I don’t want to talk about the pride attached with the FA Cup run, and the pride and love I have for every Palace supporter at Selhurst every week and all those who made two trips to Wembley. There are those across TEB and FYP who can do so more vociferously and eloquently than me. But it is important to say it. And it is important to remember it. But it doesn’t paper over the cracks.
While there is a lot of investment and planning required in reshaping the squad to bring it to the standard we have come to expect now, we were exposed to some sheer quality. Not least from Wilfried Zaha, a deserving winner of the Player of the Year Award, and the ever trusty Scott Dann, who did his best to stake a claim for the club’s Golden Boot. Bolasie on his day showed how much of a game changer he can be, while Jason Puncheon coming back to the squad showed just how important he is to the squad, as well as the fabric of the club and the areas itself. Cabaye very often showed his class in the middle of the park alongside James McArthur while the tiniest shrivel of optimism in Connor Wickham’s potential remains, although potential will only get you so far.

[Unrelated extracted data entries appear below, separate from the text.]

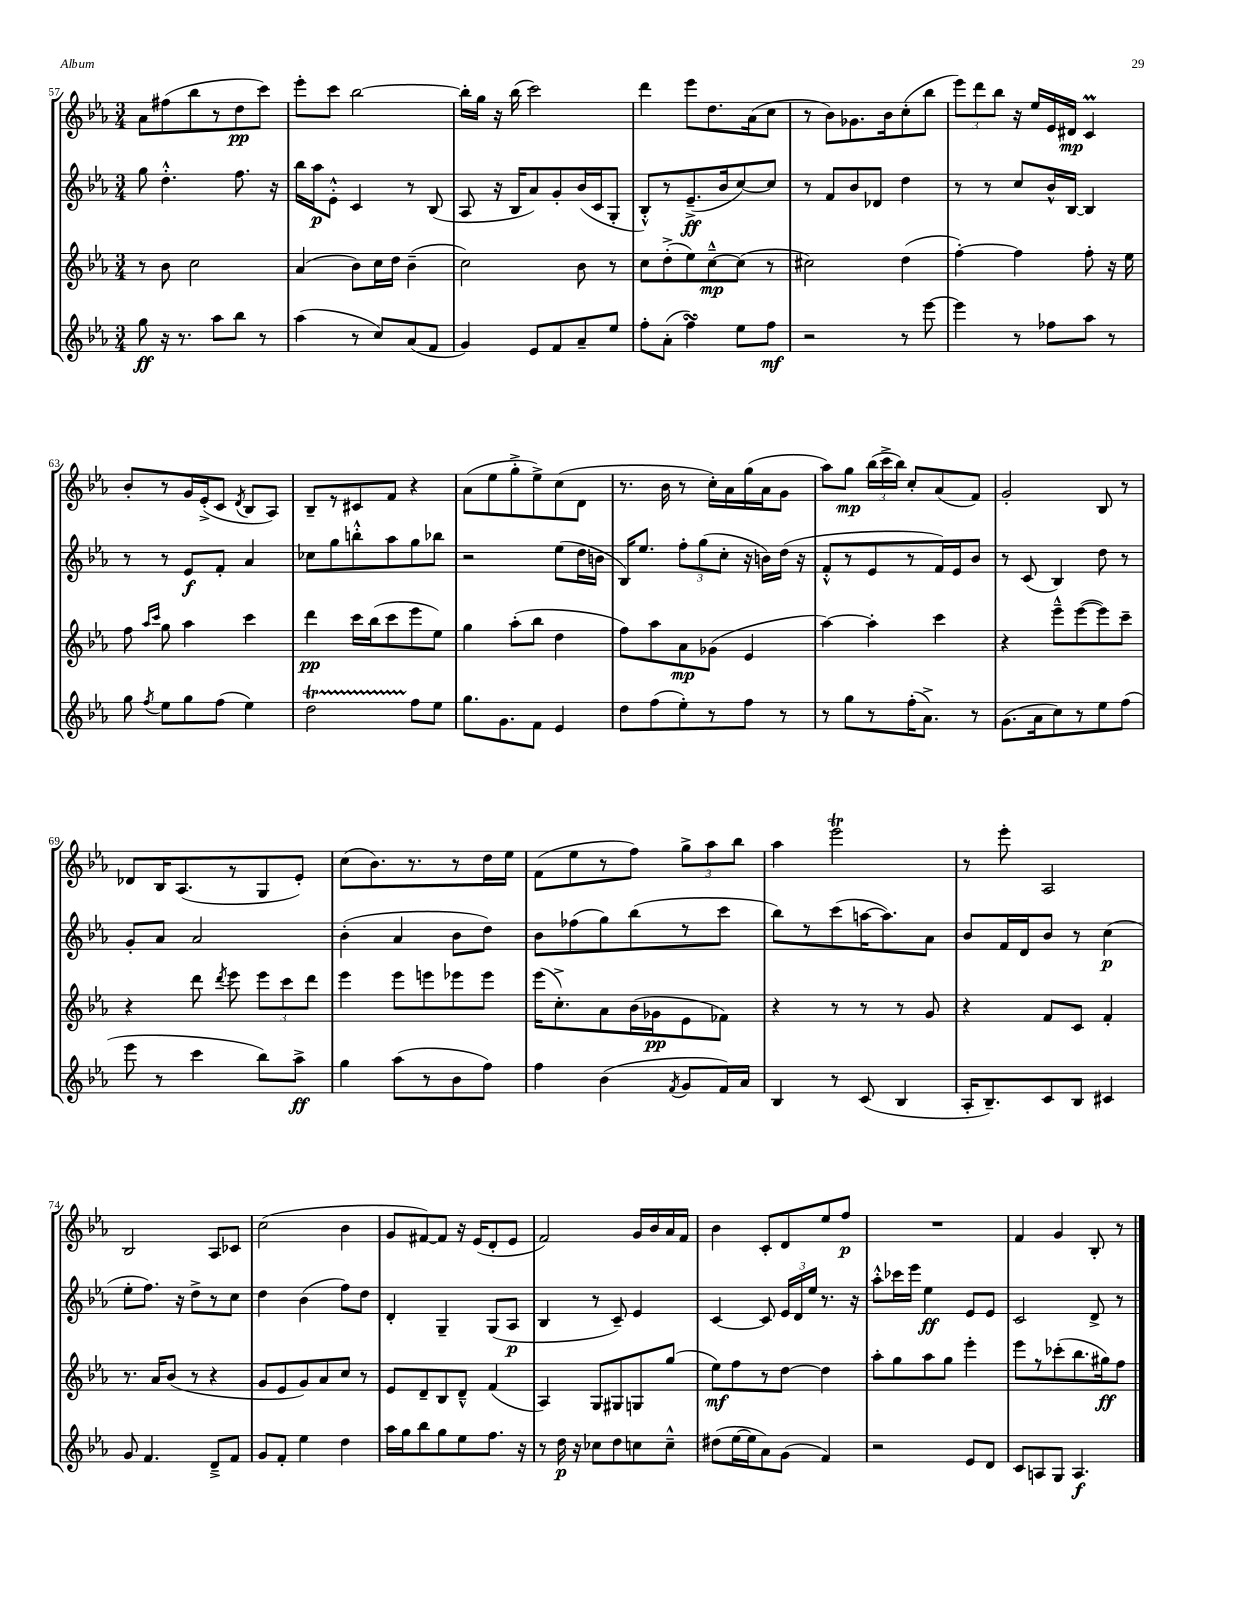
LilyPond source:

<<
\new StaffGroup <<
\new Staff = "s0" {
    \clef treble \key ees \major \numericTimeSignature \time 3/4
    \autoBeamOff aes'8[ fis''8( bes''8 r8 d''8\pp c'''8]) |
    ees'''8[-. c'''8] bes''2~ |
    bes''16[-. g''16] r16 bes''16( c'''2) |
    d'''4 ees'''8[ d''8. aes'16( c''8] |
    r8 bes'8[) ges'8. bes'16 c''8-.( bes''8] |
    \tuplet 3/2 { ees'''8[) d'''8 bes''8] } r16 ees''16[ ees'16 dis'16]\mp c'4\prall |
    bes'8[-. r8 g'16 ees'16-.->( c'8] \acciaccatura { d'8 } bes8[ aes8]) |
    bes8[-- r8 cis'8 f'8] r4 |
    aes'8[( ees''8 g''8-.-> ees''8->) c''8( d'8] |
    r8. bes'16 r8 c''16[-.) aes'16 g''16( aes'16 g'8] |
    aes''8[) g''8]\mp \tuplet 3/2 { bes''16[( c'''16-> bes''16]) } c''8[-. aes'8( f'8]) |
    g'2-. bes8 r8 |
    des'8[ bes16 aes8.( r8 g8 ees'8]-.) |
    c''8[( bes'8.) r8. r8 d''16 ees''16] |
    f'8[( ees''8 r8 f''8]) \tuplet 3/2 { g''8[-> aes''8 bes''8] } |
    aes''4 ees'''2\trill |
    r8 ees'''8-. aes2 |
    bes2 aes8[ ces'8] |
    c''2( bes'4 |
    g'8[ fis'8~) fis'8] r16 ees'16[( d'8-. ees'8] |
    f'2) g'16[ bes'16 aes'16 f'16] |
    bes'4 c'8[-. d'8 ees''8 f''8]\p |
    R2. |
    f'4 g'4 bes8-. r8 \bar "|." |
}
\new Staff = "s1" {
    \clef treble \key ees \major \numericTimeSignature \time 3/4
    \autoBeamOff g''8 d''4.-.-^ f''8. r16 |
    bes''16[ aes''16\p ees'8]-.-^ c'4 r8 bes8( |
    aes8 r16 bes16[ aes'8) g'8-. bes'16( c'16 g8]-. |
    bes8[-.-^) r8 ees'8.--->\ff( bes'16 c''8~) c''8] |
    r8 f'8[ bes'8 des'8] d''4 |
    r8 r8 c''8[ bes'16-^ bes16]~ bes4 |
    r8 r8 ees'8[\f f'8]-. aes'4 |
    ces''8[ g''8 b''8-.-^ aes''8 g''8 bes''8] |
    r2 ees''8[( d''16 b'16] |
    bes16[) ees''8.] \tuplet 3/2 { f''8[-. g''8( c''8]-. } r16 b'16[) d''16]( r16 |
    f'8[-.-^ r8 ees'8 r8 f'16) ees'16 bes'8] |
    r8 c'8( bes4) d''8 r8 |
    g'8[-. aes'8] aes'2 |
    bes'4-.( aes'4 bes'8[ d''8]) |
    bes'8[ fes''8( g''8) bes''8( r8 c'''8] |
    bes''8[) r8 c'''8( a''16~ a''8.) aes'8] |
    bes'8[ f'16 d'16 bes'8] r8 c''4\p( |
    ees''8[-. f''8.]) r16 d''8[-> r8 c''8] |
    d''4 bes'4( f''8[) d''8] |
    d'4-. g4-- g8[( aes8]\p |
    bes4 r8 c'8--) ees'4 |
    c'4~ c'8 \tuplet 3/2 { ees'16[ d'16 ees''16] } r8. r16 |
    aes''8[-.-^ ces'''16 ees'''16] ees''4\ff ees'8[ ees'8] |
    c'2 d'8-> r8 \bar "|." |
}
\new Staff = "s2" {
    \clef treble \key ees \major \numericTimeSignature \time 3/4
    \autoBeamOff r8 bes'8 c''2 |
    aes'4( bes'8[) c''16 d''16] bes'4--( |
    c''2) bes'8 r8 |
    c''8[ d''8-.->( ees''8) c''8~---^\mp c''8]( r8 |
    cis''2) d''4( |
    f''4~-.) f''4 f''8-. r16 ees''16 |
    f''8 \grace { aes''16[ c'''16] } g''8 aes''4 c'''4 |
    d'''4\pp c'''16[ bes''16( c'''8 ees'''8 ees''8]) |
    g''4 aes''8[-.( bes''8] d''4 |
    f''8[) aes''8 aes'8\mp ges'8]( ees'4 |
    aes''4~) aes''4-. c'''4 |
    r4 ees'''8[---^ ees'''8~( ees'''8) c'''8]-- |
    r4 d'''8 \acciaccatura { d'''8 } ees'''8 \tuplet 3/2 { ees'''8[ c'''8 d'''8] } |
    ees'''4 ees'''8[ e'''8 ees'''8 ees'''8] |
    ees'''16[( c''8.-.->) aes'8 bes'16( ges'16\pp ees'8 fes'8]) |
    r4 r8 r8 r8 g'8 |
    r4 f'8[ c'8] f'4-. |
    r8. aes'16[ bes'8]( r8 r4 |
    g'8[ ees'8 g'8) aes'8 c''8] r8 |
    ees'8[ d'8-- bes8 d'8]---^ f'4( |
    aes4) g8[ gis8 g8 g''8]( |
    ees''8[\mf) f''8 r8 d''8]~ d''4 |
    aes''8[-. g''8 aes''8 g''8] ees'''4-. |
    ees'''8[ r8 ces'''8-.( bes''8. gis''16\ff) f''8] \bar "|." |
}
\new Staff = "s3" {
    \clef treble \key ees \major \numericTimeSignature \time 3/4
    \autoBeamOff g''8\ff r16 r8. aes''8[ bes''8] r8 |
    aes''4( r8 c''8[) aes'8( f'8] |
    g'4) ees'8[ f'8 aes'8-- ees''8] |
    f''8[-. aes'8]-.( f''4\turn) ees''8[ f''8]\mf |
    r2 r8 ees'''8~ |
    ees'''4 r8 fes''8[ aes''8] r8 |
    g''8 \acciaccatura { f''8 } ees''8[ g''8 f''8]( ees''4) |
    d''2\startTrillSpan f''8[\stopTrillSpan ees''8] |
    g''8.[ g'8. f'8] ees'4 |
    d''8[ f''8( ees''8-.) r8 f''8] r8 |
    r8 g''8[ r8 f''16-.( aes'8.]->) r8 |
    g'8.[( aes'16 c''8) r8 ees''8 f''8]( |
    ees'''8 r8 c'''4 bes''8[) aes''8]->\ff |
    g''4 aes''8[( r8 bes'8 f''8]) |
    f''4 bes'4( \acciaccatura { f'8 } g'8[ f'16) aes'16] |
    bes4 r8 c'8( bes4 |
    aes16[-. bes8.--) c'8 bes8] cis'4 |
    g'8 f'4. d'8[---> f'8] |
    g'8[ f'8]-. ees''4 d''4 |
    aes''16[ g''16 bes''8 g''8 ees''8 f''8.] r16 |
    r8 d''16\p r16 ces''8[ d''8 c''8 c''8]---^ |
    dis''8[( ees''16~ ees''16 aes'8) g'8]( f'4) |
    r2 ees'8[ d'8] |
    c'8[ a8 g8] a4.\f \bar "|." |
}
>>
>>
\layout { \context { \Score currentBarNumber = #57 } }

And so we look to next season, a blissful and familiar spattering of trepidation, optimism and crippling pessimism. Pardew has a new contract, while we wait to see if he has new ideas. Bolasie has a new wife, while we wait to see if he’ll have a new club come August. Palace have three goalkeepers, while we all anxiously wait to see who the fourth and final installation will be in the summer.
Palace enter the summer with that patchy wooly jumper that just survived the barren spell in the caves. The mending began at Wembley at the end of April. One senses that this summers repairs may cost more than the jumper did in the first place. But if it looks the part this time next year, then surely it will be worth the outlay?